"Let $F$ be a functor from $A-$modules to $A-$modules that preserves cokernels. Then $F$ take exact short sequences into right exact short sequences."
I found a mistake in my proof. I also can't find it anywhere because everybody seems to find this too obvious.
Here's my proof: Let $0 \rightarrow L \rightarrow^{\alpha} M \rightarrow^{\beta} N \rightarrow 0$ be a short exact sequence and let $F$ be a functor that preserves cokernels.
We want to show that $F(L) \rightarrow^{F(\alpha)} F(M) \rightarrow^{F(\beta)} F(N) \rightarrow 0$ is exact
Since $\beta$ is surjective, then $coker\beta = 0$. Then we have,
$0 = F(0) = F(coker \beta) = cokerF(\beta)$. So $F(\beta)$ is surjective.
Now we have to show that $ImF(\alpha) = KerF(\beta)$.
$ImF(\alpha) \subset KerF(\beta)$ is easy because $\beta \circ \alpha = 0 \Rightarrow F(\beta) \circ F(\alpha) = 0$
Since the original sequence is exact, we have $Im\alpha = Ker\beta$. Then,
$\frac{F(M)}{KerF(\beta)} = F(N) = F(\frac{M}{Ker\beta}) = F(\frac{M}{Im\alpha}) = F(coker\alpha) = cokerF(\alpha) = \frac{F(M)}{ImF(\alpha)} $
My mistake: $ImF(\alpha) \subset KerF(\beta)$ and $\frac{F(M)}{KerF(\beta)} = \frac{F(M)}{ImF(\alpha)} \Rightarrow KerF(\beta) = ImF(\alpha)$.
I know this last claim is not true.
I realy appreciate any help whatsoever.
Your argument is almost right.
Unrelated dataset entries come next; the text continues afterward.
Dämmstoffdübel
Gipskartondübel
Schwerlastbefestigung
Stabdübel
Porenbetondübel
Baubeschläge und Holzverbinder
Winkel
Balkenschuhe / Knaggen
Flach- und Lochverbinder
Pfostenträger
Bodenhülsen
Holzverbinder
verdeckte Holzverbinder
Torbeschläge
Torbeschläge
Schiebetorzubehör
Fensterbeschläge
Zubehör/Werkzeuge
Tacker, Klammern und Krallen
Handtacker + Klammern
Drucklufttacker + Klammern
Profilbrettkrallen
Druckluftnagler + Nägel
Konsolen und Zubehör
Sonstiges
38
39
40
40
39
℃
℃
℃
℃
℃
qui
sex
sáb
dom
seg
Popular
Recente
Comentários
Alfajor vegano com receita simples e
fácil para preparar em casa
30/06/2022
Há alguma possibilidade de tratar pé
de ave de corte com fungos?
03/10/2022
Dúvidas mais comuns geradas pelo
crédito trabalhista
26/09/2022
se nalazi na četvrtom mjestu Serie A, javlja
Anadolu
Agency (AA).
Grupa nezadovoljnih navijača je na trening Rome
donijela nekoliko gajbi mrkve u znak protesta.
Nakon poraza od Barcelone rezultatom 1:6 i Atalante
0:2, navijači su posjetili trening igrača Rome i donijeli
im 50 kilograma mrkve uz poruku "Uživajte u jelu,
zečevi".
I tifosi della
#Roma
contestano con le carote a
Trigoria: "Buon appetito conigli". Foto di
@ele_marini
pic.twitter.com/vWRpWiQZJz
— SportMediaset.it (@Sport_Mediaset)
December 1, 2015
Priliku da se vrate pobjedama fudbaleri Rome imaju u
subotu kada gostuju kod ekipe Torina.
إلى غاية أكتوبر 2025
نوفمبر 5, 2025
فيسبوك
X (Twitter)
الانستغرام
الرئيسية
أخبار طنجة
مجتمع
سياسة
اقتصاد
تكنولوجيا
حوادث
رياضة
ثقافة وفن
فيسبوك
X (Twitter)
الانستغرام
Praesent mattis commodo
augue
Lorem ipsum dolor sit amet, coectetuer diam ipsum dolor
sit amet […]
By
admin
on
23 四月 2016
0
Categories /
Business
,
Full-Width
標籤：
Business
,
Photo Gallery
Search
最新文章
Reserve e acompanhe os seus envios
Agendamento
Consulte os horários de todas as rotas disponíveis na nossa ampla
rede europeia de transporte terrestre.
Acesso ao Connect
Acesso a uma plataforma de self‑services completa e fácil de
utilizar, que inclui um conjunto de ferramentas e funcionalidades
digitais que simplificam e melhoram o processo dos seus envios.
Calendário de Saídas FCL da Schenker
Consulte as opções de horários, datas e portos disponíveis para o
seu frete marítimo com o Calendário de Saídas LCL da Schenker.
If you knew that $\ker{F(\beta)}$ contained ${\rm im}\, F(\alpha)$ you would be able to conclude that (why?).
Consider the epimorphism $L\stackrel{\alpha'}\to \ker\beta\to 0$. Then we know $\iota\alpha'=\alpha$ where $\iota$ is the inclusion $\ker\beta\to M$. By hypothesis $\rm coker\,\alpha'=0$ so that the map $F(\alpha'):FL\to F(\ker\beta)$ is an epimorphism.
But the image of $F(\alpha')$ is the same of that of $F(\alpha)$ so ${\rm im}\,F(\alpha)= F(\ker\beta)=F({\rm im}\,\alpha)$.
Thus means that ${\rm im}\,F(\alpha)=F({\rm im}\,\alpha)$ is contained in $\ker F(\beta)$, and now you argument goes through: if $A\subset B$ and $M/B=M/A$ then necessarily $A=B$.